▶ **RECORD EXCERPTS**:
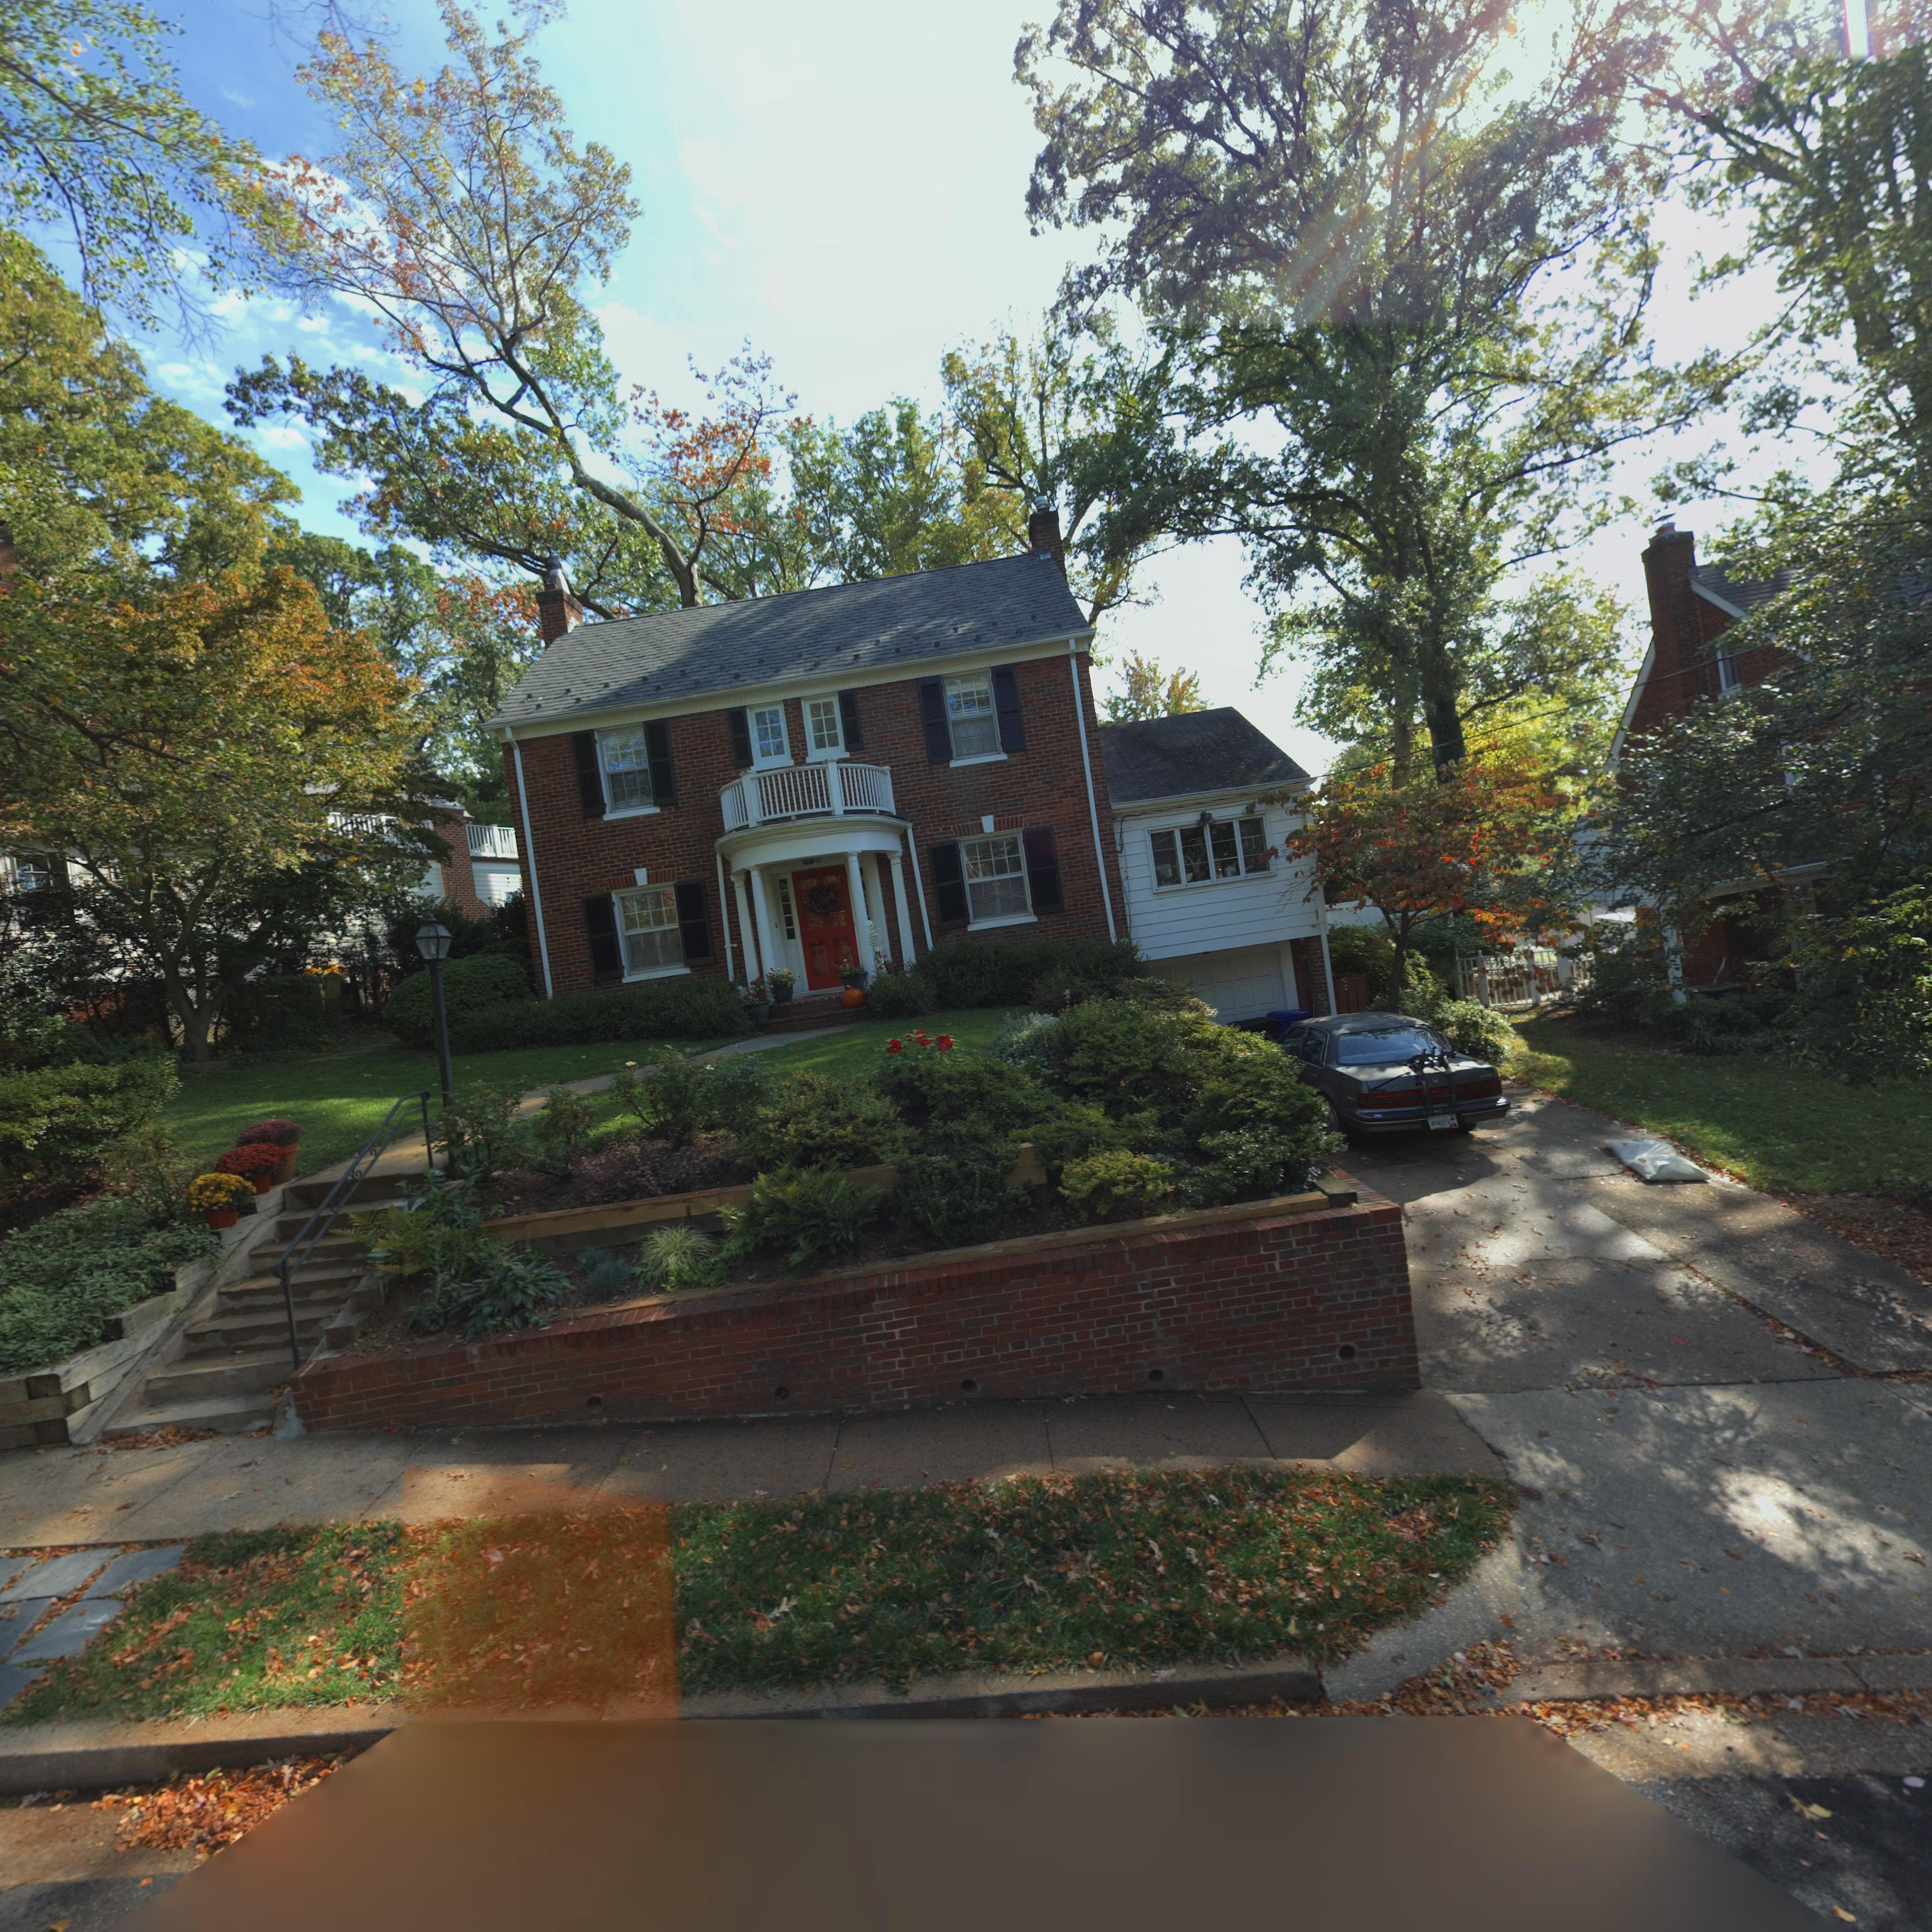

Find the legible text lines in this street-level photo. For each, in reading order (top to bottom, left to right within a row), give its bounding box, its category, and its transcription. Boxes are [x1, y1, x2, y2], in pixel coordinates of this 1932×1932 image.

[814, 856, 823, 865] StreetNumber: 80
[1429, 1118, 1442, 1128] None: *9*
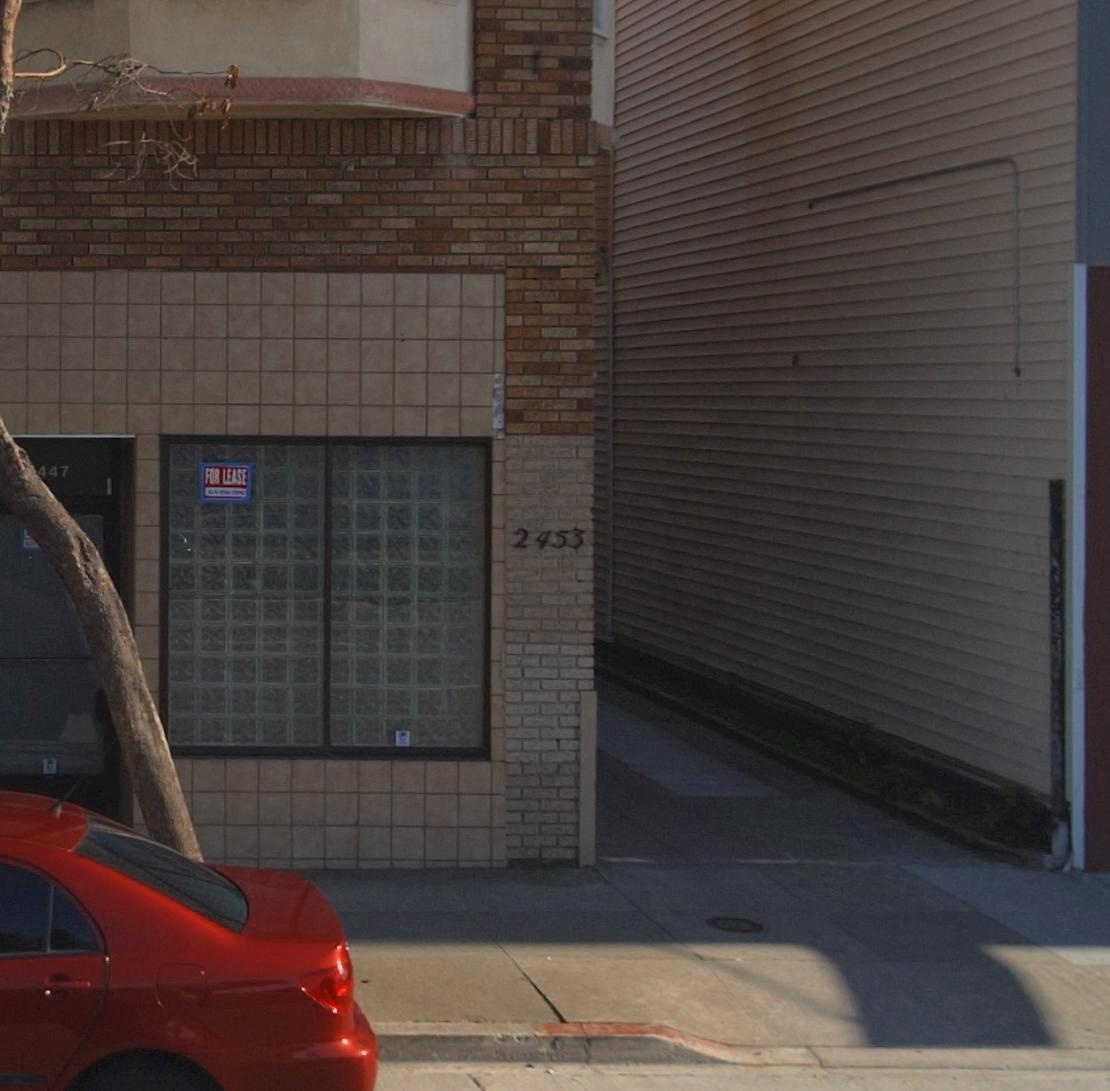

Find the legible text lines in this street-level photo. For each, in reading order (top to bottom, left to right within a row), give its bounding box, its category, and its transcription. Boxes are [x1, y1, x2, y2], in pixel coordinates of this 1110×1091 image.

[36, 465, 70, 479] StreetNumber: 447
[204, 467, 248, 486] None: FOR LEASE
[513, 527, 585, 550] StreetNumber: 2453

▶ **DIRECTIONS**: Please copy the records above word for word, leaving out the pictures.

▶ **CORRECT ANSWER**:
Find the legible text lines in this street-level photo. For each, in reading order (top to bottom, left to right within a row), give its bounding box, its category, and its transcription. Boxes are [x1, y1, x2, y2], in pixel coordinates of this 1932×1932 image.

[814, 856, 823, 865] StreetNumber: 80
[1429, 1118, 1442, 1128] None: *9*

Find the legible text lines in this street-level photo. For each, in reading order (top to bottom, left to right within a row), give its bounding box, its category, and its transcription. Boxes are [x1, y1, x2, y2], in pixel coordinates of this 1110×1091 image.

[36, 465, 70, 479] StreetNumber: 447
[204, 467, 248, 486] None: FOR LEASE
[513, 527, 585, 550] StreetNumber: 2453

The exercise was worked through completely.